The legislation had a tough time making its way into law, but was eventually approved by the country’s Legislature and gained support from the majority of lawmaking bodies in the country’s individual states. It is considered a great victory for Nieto, whose Institutional Revolutionary Party swept into power on the promises of sweeping reform.
Among changes the new law will bring will be a complete census of the country’s education system and the creation of a system by which promotions and jobs in schools will be distributed based on merit and not based on bribes and nepotism.

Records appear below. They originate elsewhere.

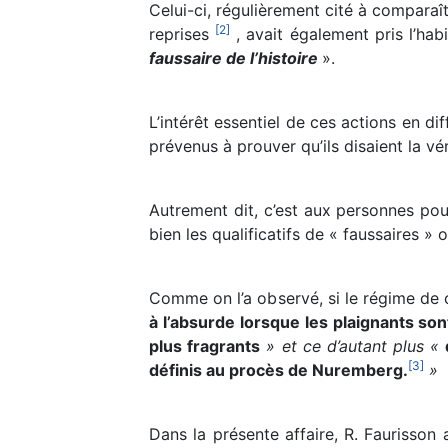
Celui-ci, régulièrement cité à comparaî
[
2
]
reprises
, avait également pris l’hab
faussaire de l’histoire
».
L’intérêt essentiel de ces actions en di
prévenus à prouver qu’ils disaient la vér
Autrement dit, c’est aux personnes pou
bien les qualificatifs de « faussaires »
Comme on l’a observé, si le régime de 
à l’absurde lorsque les plaignants s
plus fragrants
» et ce d’autant plus «
[
3
]
définis au procès de Nuremberg.
»
Dans la présente affaire, R. Faurisson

Because the 1.5 million-member National Union of Education Workers union controls the education system, no one knows exactly how many schools, teachers or students exist. The payroll is believed to have thousands of phantom teachers and once included the leader of a major drug cartel in the western state of Michoacan, who had last been in the classroom a decade earlier. The state later canceled his teacher checks.
The power over the education system in the country now shifts from the local union-controlled boards to the federal government. It was viewed as the only way to break the stranglehold the Mexico’s teachers unions hold over the nation’s schools. Previously, the union had full control over all personnel decisions involving education, including the hiring and firing of faculty and administrators. These decisions were chiefly handled by the union’s president Elba Esther Gordillo and her deputies.

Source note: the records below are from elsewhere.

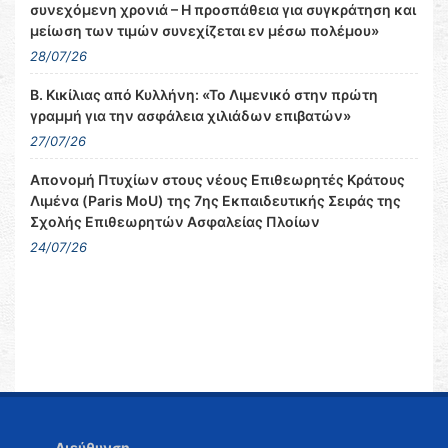
συνεχόμενη χρονιά – Η προσπάθεια για συγκράτηση και
μείωση των τιμών συνεχίζεται εν μέσω πολέμου»
28/07/26
Β. Κικίλιας από Κυλλήνη: «Το Λιμενικό στην πρώτη
γραμμή για την ασφάλεια χιλιάδων επιβατών»
27/07/26
Απονομή Πτυχίων στους νέους Επιθεωρητές Κράτους
Λιμένα (Paris MoU) της 7ης Εκπαιδευτικής Σειράς της
Σχολής Επιθεωρητών Ασφαλείας Πλοίων
24/07/26
Διεύθυνση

Gordillo has maintained hold of the top union position for nearly a quarter of a century and has recently been reelected – in a unanimous union vote – for a term of another 6 years.
For years, she has beaten back attacks from union dissidents, political foes and journalists who have seen her as a symbol of Mexico’s corrupt, old-style politics. Rivals have accused her of corruption, misuse of union funds and even a murder, but prosecutors who investigated never brought a charge against her.
She was expelled from Pena Nieto’s Institutional Revolutionary Party in 2006 for supporting other parties’ candidates and the formation of her own New Alliance party.